Leonardo Lima, de 36 anos, é de Duque de Caxias-RJ e é outro que já utilizou o remédio no início de carreira. Hoje, ele diz que fica de fora do grupo de usuários, mas é frequente encontrar companheiros usando rebite.
“Tem cara que está pagando o caminhão e apela para isso. O cara toma três bolinhas e vai embora. Mas, acredito que é uma minoria que faz isso ainda”, diz o motorista.
Todos são “severinos”
Para mostrar a real situação dos motoristas, Leonardo conta a história de um companheiro de estrada: Severino.
“Ele ia para o Recife, descarregava e voltava em uma semana. Eu faço em dez dias. Um dia, mesmo com o rebite, ele dormiu e bateu na BR-101. Dias depois encontro ele com os pinos na perna procurando carga lá no Rio de Janeiro. Ele me disse que, agora, além dos R$ 4 mil da parcela do caminhão, precisava pagar o conserto. Tem como parar?”, diz.
Daniel Lago Santos, de Jaguaquara-BA, também se diz do grupo que não usa remédios. Porém, o experiente motorista de 27 anos conhece bem as histórias e o efeito.
“Dizem que no primeiro dia que usa a pessoa fica ligada e ágil.

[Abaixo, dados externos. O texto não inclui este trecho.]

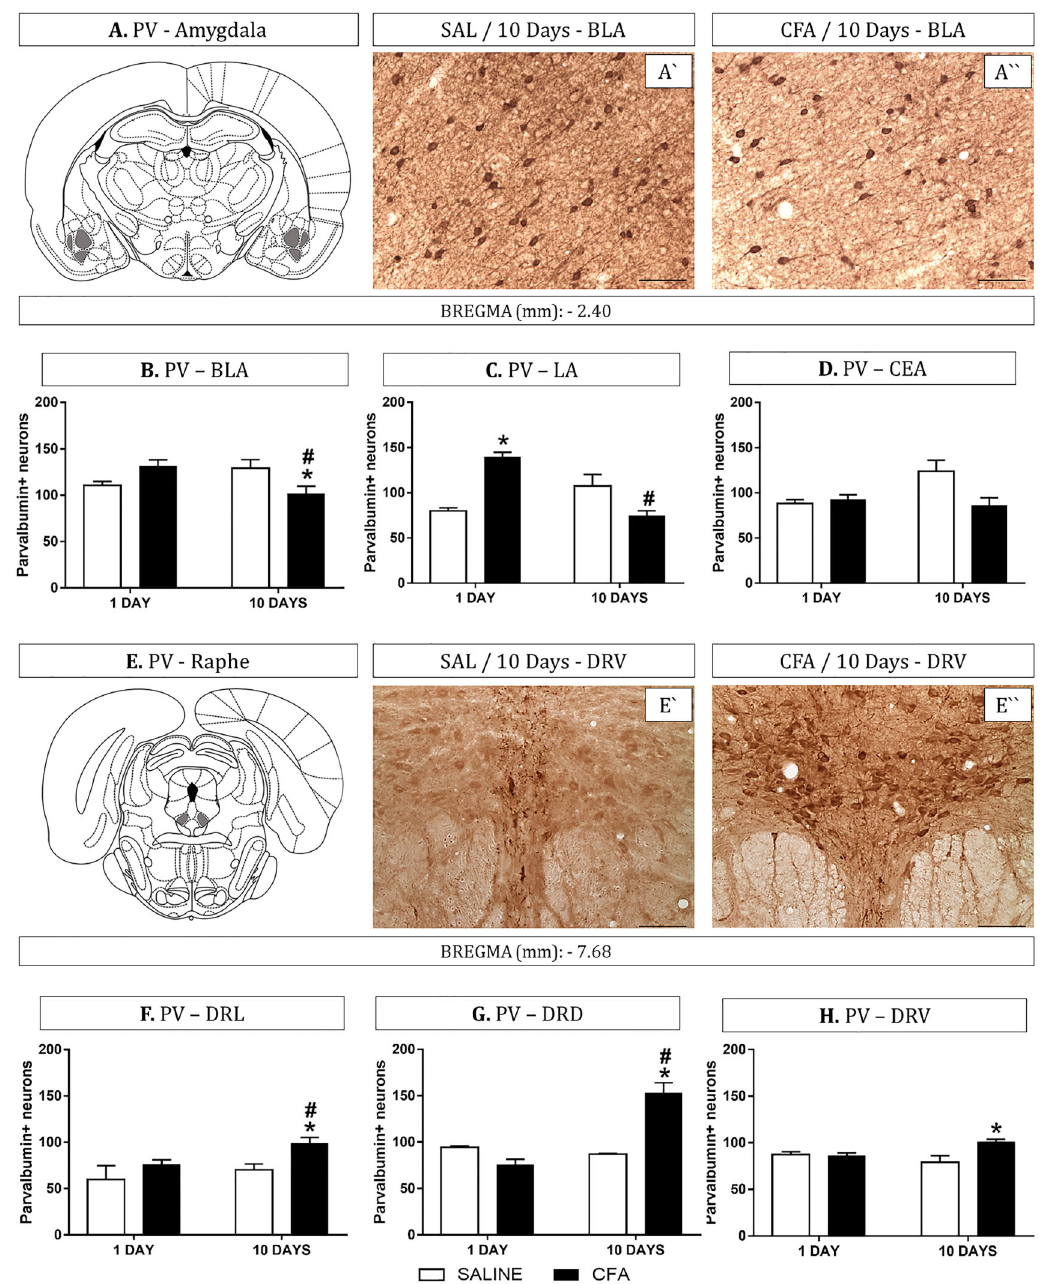
Figure 2. Subregions of the amygdala and dorsal raphe nucleus were analyzed for parvalbumin (PV) expression in complete Freund ’ s adjuvant (CFA)-induced temporomandibular in fl ammation (1 or 10 days) and rats administered saline (SAL) (n=6 – 7 per group). A , Plate adapted from Paxinos and Watson Atlas (26; Elsevier Academic Press) of basolateral nuclei of the amygdala (BLA); A ’ , photomicrograph of PV staining in the BLA of a representative rat from the Day 10/saline-treated group and A ’’ , from the Day 10/ CFA treated group. Graphs show PV immunohistochemistry (IR) quanti fi cation in basolateral (BLA - B ), lateral (LA - C ), and central nuclei of the amygdala (CEA - D ) ( – 2.40 mm bregma). E , Plate adapted from Paxinos and Watson Atlas (26; Elsevier Academic Press) of the lateral division of the dorsal raphe nucleus (DRL); E ’ , photomicrograph of PV IR in the DRV of a representative rat from the Day 10/saline-treated group and E ’’ , from the Day 10/CFA-treated group. Graphs show PV IR quanti fi cation in lateral (DRL - F ), dorsal (DRD - G ), and ventral (DV - H ) divisions of the dorsal raphe nucleus ( – 7.68 mm bregma). Data are reported as means ± SE. *P o 0.05 vs Day 10/control group (saline), # P o 0.05 vs Day 1/CFA group (Newman-Keuls test). Magni fi cation, 20 (cid:3) ; scale bars, 100 m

Depois, com o tempo, o ‘negócio’ perde o efeito e o cara tem alucinações. Teve gente que já viu cabra e bode na pista e não tinha nada”, diz, aos risos.
3 em cada 10 usam
A anfetamina faz parte do cotidiano do motorista brasileiro. É o que revela uma pesquisa feita pela Faculdade de Farmácia da USP (Universidade de São Paulo) de Ribeirão Preto. 36% dos entrevistados revelaram utilizar os medicamentos para não cair no sono ao volante.
A pesquisa, coordenada pela professora Sandra Pillon, ouviu 66 motoristas. Destes, 24 afirmaram que tomavam o remédio periodicamente para conseguir trabalhar.
Outro número que chama a atenção é o índice de caminhoneiros que já usaram anfetamina pelo menos uma vez. Dos 66, 42 reconheceram que já usaram o medicamento (63% dos motoristas ouvidos).
A pesquisa ainda deixou claro qual é o remédio mais utilizado pelos caminhoneiros: o Desobesi. Dos usuários de anfetamina, 69% preferem o medicamento.
O motorista Leonardo Lima diz que o remédio é o mais fácil de achar. “Este é sempre encontrado em qualquer lugar à beira da estrada”.
O rebite, que supostamente teria sido utilizado pelo motorista Marcos Aurélio Quintino, que dirigia o caminhão que causou o acidente que matou cinco operários na Anhanguera, é utilizado por 20% dos usuários. Os outros remédios citados são o Nobesi e o Femproporex.